Complete the blanks in this
equation. Something multiplied by something
𝑚 [𝑚𝑛] to the fourth equals three 𝑚 to the forth
𝑛 to the eighth minus 𝑚 squared 𝑛 to the eighth.
The distributive property is being
used here. But it’s our job to figure out what
exactly is being distributed. Our missing value here was
distributed across this subtraction problem to produce three 𝑚 to the fourth 𝑛 to
the eighth minus 𝑚 squared 𝑛 to the eighth.

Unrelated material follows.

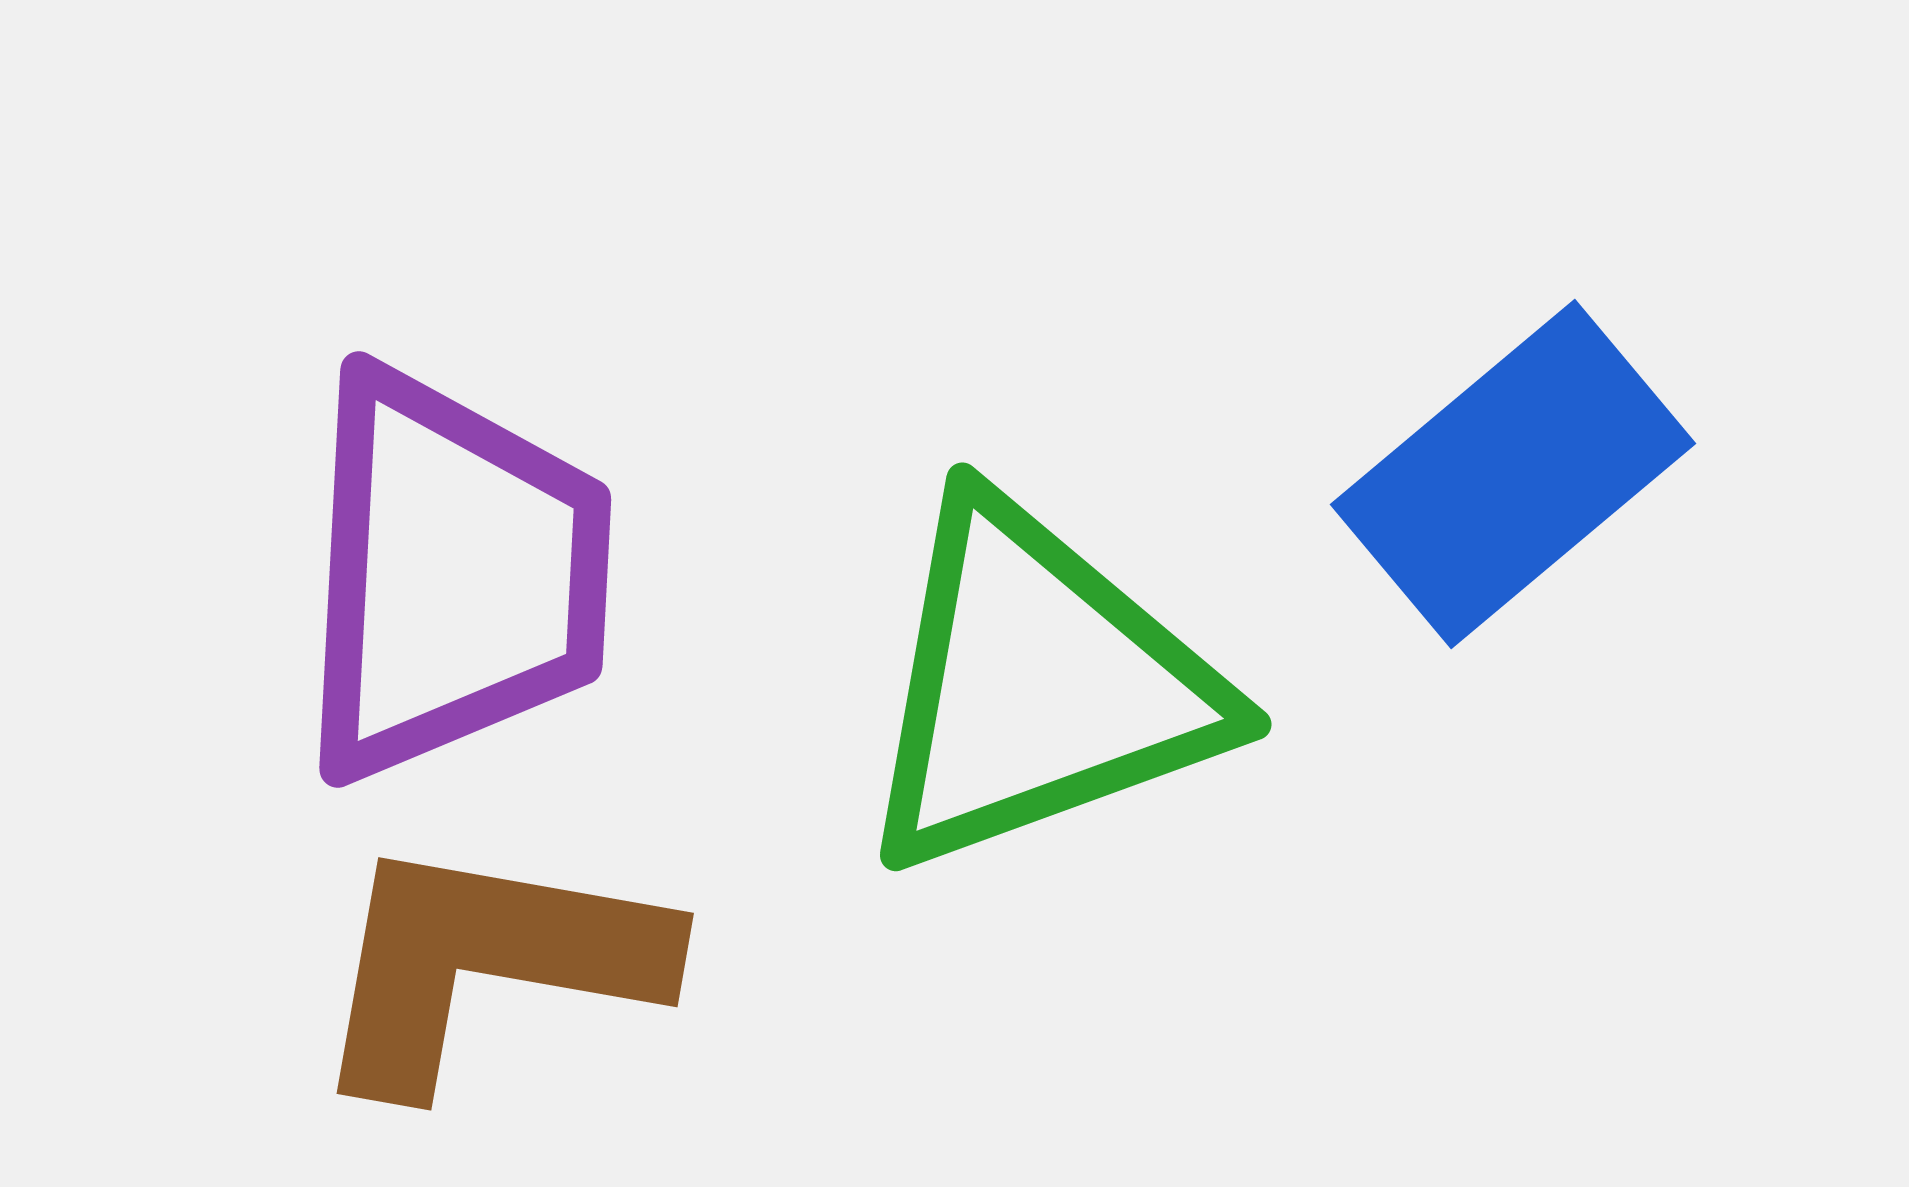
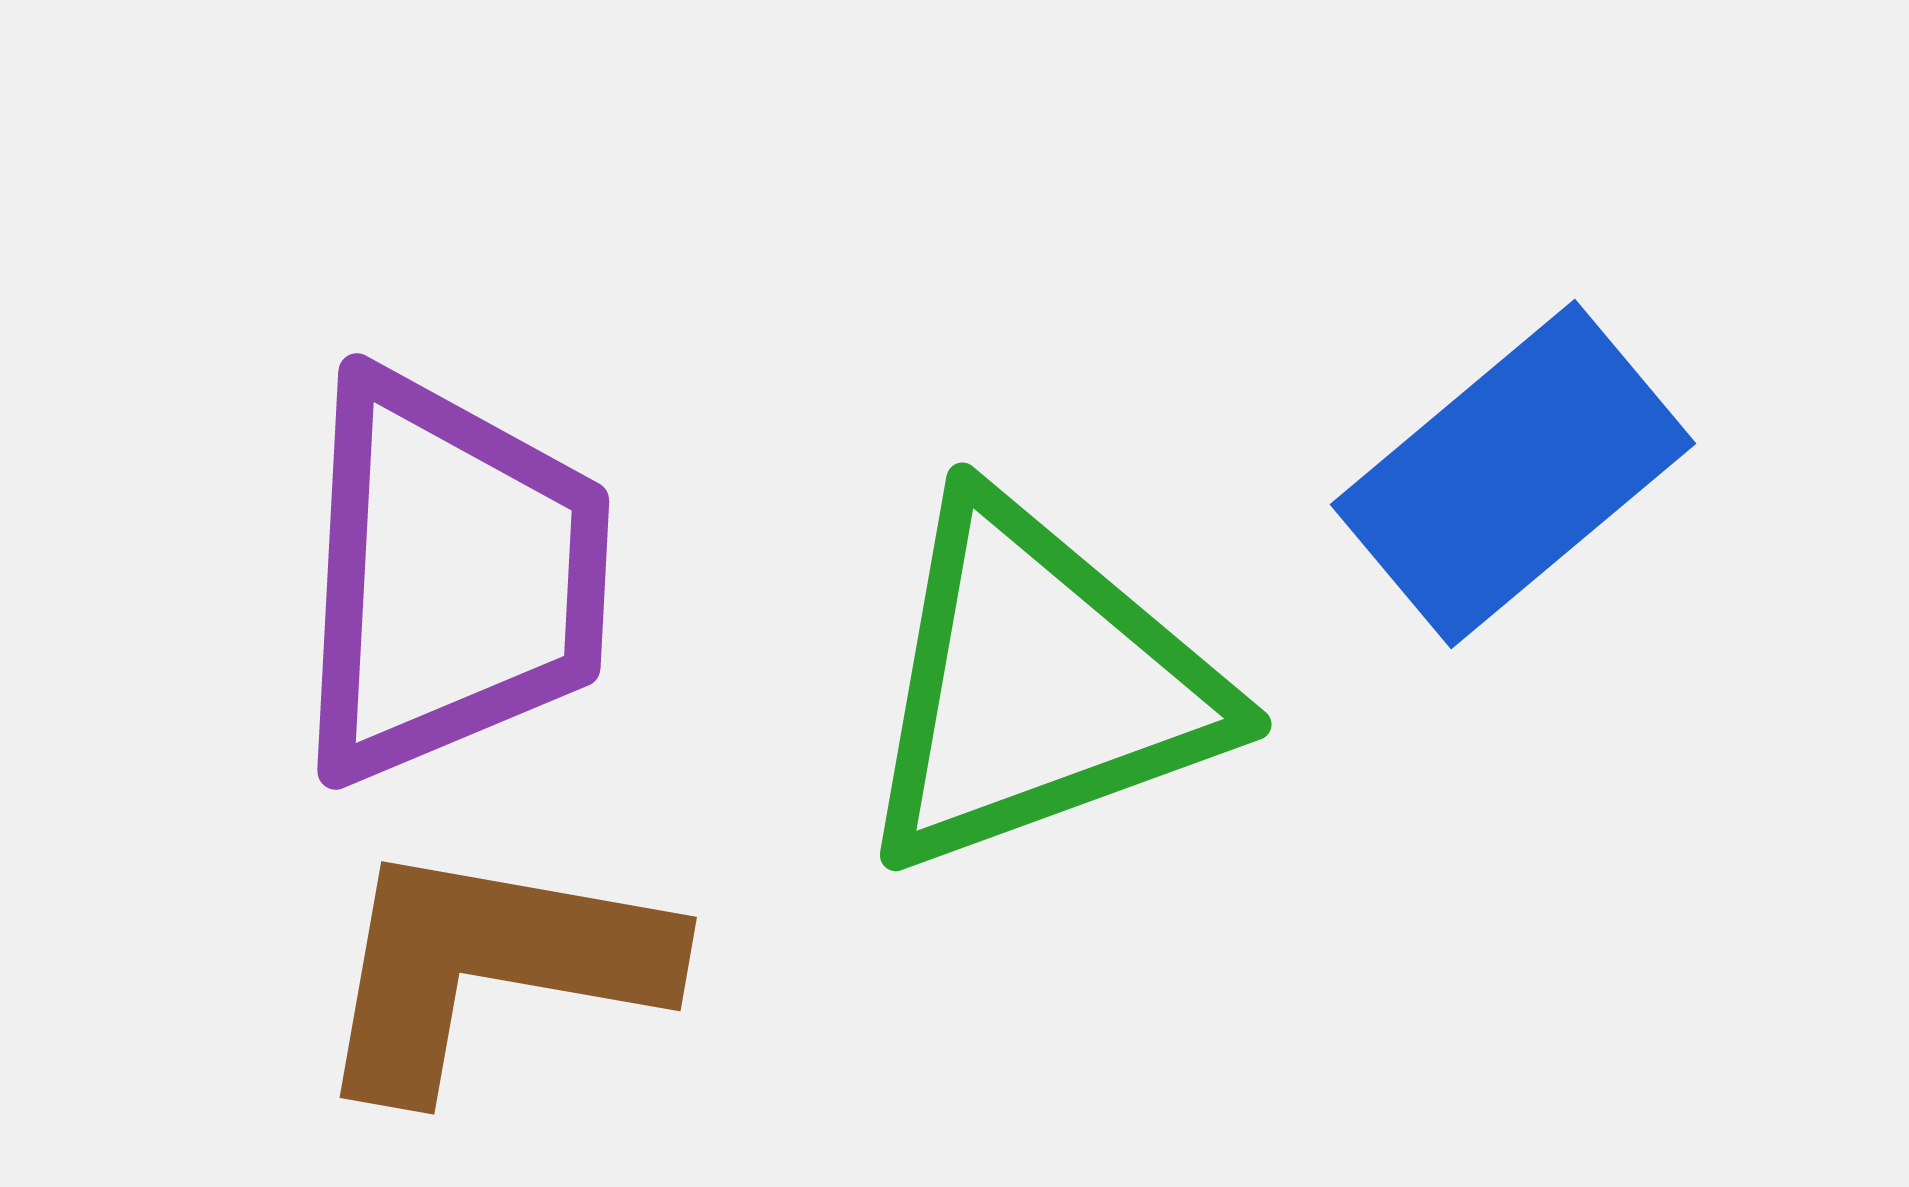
purple trapezoid: moved 2 px left, 2 px down
brown L-shape: moved 3 px right, 4 px down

Let’s focus our energy on these two
pieces. How would we go from 𝑚 times 𝑛 to
the fourth to 𝑚 squared 𝑛 to the eighth? To figure out what was being
multiplied here, we can use division. We divide 𝑚 squared 𝑛 to the
eighth by 𝑚 times 𝑛 to the forth. When we do that, our 𝑚 squared
becomes 𝑚 to the first power, and our 𝑛 to the eighth becomes 𝑛 to the fourth
power. This is the value we’ll plug in
here, 𝑚 times 𝑛 to the fourth. It’s the value being distributed
across this problem.
Now we need to focus on our last
missing term. We need to know what 𝑚 times 𝑛 to
the fourth was multiplied by to produce three 𝑚 to the fourth 𝑛 to the eighth. We can use the same process
here. We can use division to find out
what was being multiplied. We’ll divide three 𝑚 to the fourth
𝑛 to the eighth by 𝑚𝑛 to the fourth. The three can’t be divided, so we
keep that. Our 𝑚 to the fourth becomes 𝑚
cubed, and our 𝑛 to the eighth becomes 𝑛 to the fourth. This means the final missing value
would be three 𝑚 cubed 𝑛 to the fourth.
Our two missing pieces were 𝑚
times 𝑛 to the fourth, three times 𝑚 cubed times 𝑛 to the fourth.